Greenville-Spartanburg International Airport’s $115 million terminal project preserves the past while readying it for the future


Before Greenville-Spartanburg International Airport (GSP) broke ground on a $115 million terminal expansion and improvement program, it asked the community for input. While no surprises emerged from the focus groups they held, a common theme did: Community members really liked their airport.

“We heard a lot of people say that this airport is a simple airport to fly out of: Don’t mess that up,” says Kevin Howell, GSP vice president/COO.

Currently, GSP serves 1.8 million passengers a year out of a 226,000-square-foot terminal built 51 years ago. Though renovated and expanded in the late 1980s, the aging terminal, sporting 13 departure gates, needed freshening up in order to continue enticing passengers to fly out of it instead of its larger counterparts; Charlotte-Douglas International Airport, 85 miles to the north; and Hartsfield-Jackson International Airport, 165 miles to the south.

“We leak a lot of passengers to those airports,” Howell admits. In order to compete, he says GSP needs to sell an exceptional passenger experience. “We need to be that be-all-to-end-all airport because at the end of the day a passenger doesn’t have a lot of choice as to which hubs they connect to, but they do have a choice about where they originate or end their trip,” he explains.

GSP developed a blueprint for its future dubbed WINGSPAN, a $115 million improvement program designed to propel the aviation center toward the years ahead. It is hoped that WINGSPAN, 80 percent of which is being paid for by airport funds with the rest of the tab being picked up by the FAA and TSA, will increase capacity, improve efficiency, incorporate state-of-the-art safety processes, integrate sustainable practices, positively impact the area’s economic landscape, and make GSP the airport of choice for Upstate residents.

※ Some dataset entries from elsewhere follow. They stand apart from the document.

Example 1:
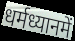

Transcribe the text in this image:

धर्मध्यानमें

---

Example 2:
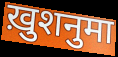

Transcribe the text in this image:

ख़ुशनुमा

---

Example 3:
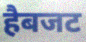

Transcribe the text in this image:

हैबजट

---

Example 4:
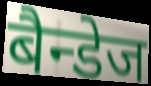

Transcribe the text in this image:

बैन्डेज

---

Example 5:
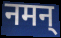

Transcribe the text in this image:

नमन्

But you can’t accomplish any of these goals with a terminal designed for another time, Howell emphasizes.

“We have a 51-year-old facility that serviced the community well,” he explains. “It’s time to prepare for the next 50 years.”

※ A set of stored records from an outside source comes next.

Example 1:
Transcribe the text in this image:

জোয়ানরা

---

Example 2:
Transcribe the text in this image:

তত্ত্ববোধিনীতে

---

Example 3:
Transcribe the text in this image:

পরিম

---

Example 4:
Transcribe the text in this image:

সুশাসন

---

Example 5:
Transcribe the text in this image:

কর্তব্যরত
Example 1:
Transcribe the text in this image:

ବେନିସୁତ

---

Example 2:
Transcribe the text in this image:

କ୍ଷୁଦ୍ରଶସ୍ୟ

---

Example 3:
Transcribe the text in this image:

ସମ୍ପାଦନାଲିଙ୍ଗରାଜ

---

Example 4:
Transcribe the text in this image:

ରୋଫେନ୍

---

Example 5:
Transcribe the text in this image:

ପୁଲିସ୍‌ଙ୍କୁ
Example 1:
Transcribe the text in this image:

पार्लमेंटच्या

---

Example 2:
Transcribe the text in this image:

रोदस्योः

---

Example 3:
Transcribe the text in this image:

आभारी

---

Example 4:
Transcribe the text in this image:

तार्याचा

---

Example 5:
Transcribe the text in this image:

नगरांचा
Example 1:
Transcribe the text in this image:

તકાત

The airport plans to execute the 48-month project in three key phases. Phase I is ongoing and has moved the rental car customer care center, is updating Concourse A and B restrooms and concessions; constructing a North Wing to temporarily relocate airline facilities, and move utility infrastructure. Crews recently began the second part of Phase I, which includes installing new baggage carousels, adding canopies over passenger loading/unloading areas, constructing a covered walkway to Garage A and B, and installing new glass on the terminal front. Once this work concludes in March, crews will begin Phase II construction, which includes adding a new food, beverage and retail concessions area in the Grand Hall; renovating the existing ticketing lobby; creating new customer service booths; adding a landside garden; installing baggage screening equipment and facilities; consolidating security areas; and renovating Concourse A and B. Later, Phase III will add administrative offices and a conference center. Howell expects the project to be complete by the first quarter of 2016.

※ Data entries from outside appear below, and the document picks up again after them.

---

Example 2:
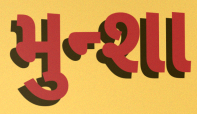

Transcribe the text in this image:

મુન્શા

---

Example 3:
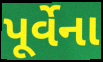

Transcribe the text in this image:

પૂર્વેના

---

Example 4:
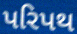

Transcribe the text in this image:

પરિપથ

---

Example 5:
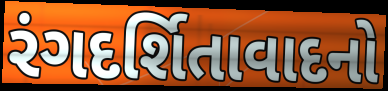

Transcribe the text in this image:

રંગદર્શિતાવાદનો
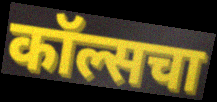
कॉल्सचा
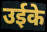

Airport officials based the entire design on the fact that GSP expects to double its traffic by 2020. They used the design criteria of 2 million enplanements annually; given that the airport is just shy of 1 million enplanements today. But Howell explains, “We’re always looking on the horizon” as he points out that GSP has averaged 5 percent annual growth for the better part of 50 years.

 

A Green Future

Long-term sustainability is a key part of WINGSPAN’s renovations, according to Howell.

Airport officials sought to make the aging structure more efficient by today’s energy standards and more sustainable for the future. “There are many things you can do to improve mechanical systems, electrical, heating and ventilation,” Howell explains. “Simply by changing out the glass, you can make a building more energy efficient.”